Here is what I did step-by-step:
First I removed the cushions by unscrewing the bottom. I kept all screws in a plastic bag so they wouldn't get lost.
Then I sanded everything with 80 grit sand paper so the the primer would have something to grip. I used my power sander on the big flat parts to speed things up, but I had to do the legs and detail on the back by hand.
Next I put a coat of primer. I started my using a can of primer and a throwaway chip brush but I didn't like how thick it went on, so I sent Mr. Wonderful (you like that name huh?  I love how all these blogs use secret names for their hubbies so I decided to give Dedee a Pseudonym too. What do you think?) to get spray primer. Here he is helping out.

Next I sanded again with fine 220 grit sandpaper. Now it's time for color! I added Flotrol (recommended by
Centsational Girl) to the paint before starting. I believe this made a huge difference in the reduction of brush marks. I also sanded between every coat. This is crucial in getting a smooth finish. 3 coats and a few days later, my chairs were looking pretty AWESOME!

Finally for the scary part- applying stain for the antiqued finish. I was terrified to start. I loved my chairs and worked so hard on them. I'd cry if they got messed up. Everything I'd seen seemed pretty easy. Wipe on stain; Wipe off. (Remind you of the Karate Kid? Must be an 80's baby.) Once I worked up the courage to dip my brush on the stain, it was simple.

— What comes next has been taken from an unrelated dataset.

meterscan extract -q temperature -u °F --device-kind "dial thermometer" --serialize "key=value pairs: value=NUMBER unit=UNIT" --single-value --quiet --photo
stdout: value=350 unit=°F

I used Minwax Stain and Poly in 1 Step in the antique walnut color. I chose that satin because I had it in the garage from working on my armoire, but I think any stain will work fine. I simply brushed it on using a chip brush making sure to get it in all the crevices, and then used a rag to wipe most of it off. I left some of the stain in the cracks on purpose. Warning- the stain changes the color of the paint slightly. It made the color warmer.

Make sure when you do this you work in small sections. Did you hear me? Work in small sections! This is critical. (I did this at first, but then I got overconfident and started working in bigger sections- mistake! I put too much on and it was drying faster than I could get it off) If you find that stain is tacky and hard to remove, you can re-coat that area with stain and then wipe immediately. I found that doing this made those tough areas easier. (I wish someone told me this before I panicked and did this)

After reupholstering the seats (more on that coming soon), screw them back on and voila!

A few tips:

-Use a high quality brush and flotrol to reduce brush marks.
-Sand using fine 220 grit sandpaper between every coat of paint.
-Apply thin layers of paint. You don't want it to get all gooey in the cracks and crevices.
-Place nails in the bottom of the chair legs to raise them off the ground for easier painting (Pinterest tip that worked)
-Work in small areas when applying the antique finish.
- If the stain gets too tacky and its hard to get off, apply a little more and it will come off easier


  1. Beautiful! I love your color choice and how much the detail stands out more. Love!


    1. Thanks Kristin! I really love the color too, so much that I'm painting an accent wall that color.

      I will be sure to visit you over at Exploring Domesticity :)

  2. Hi Pam! Your chairs turned out so well. I have made the same mistake when working with the stain. Working with small sections is the key. I found your blog on Penny Pinching Party and will be following your cute blog. I read about the start of your summer vacation. Are you a teacher? I am a psychometrist with a local school district and test for a month after the students get out of school. My summer began on Monday!! Hooray!! I also have a list of "to do" things! Please stop by Still Woods Farmhouse when you get a chance.
    Blessings from Still Woods

    1. Yay! You are my first real follower :) totally made my day.

      I am a teacher. I have been in first grade for 5 years and LOVE it. Best job ever. But by the end of the year I sure am ready for summer vacation.

      I will be sure hop on over to Still Wood Farmhouse.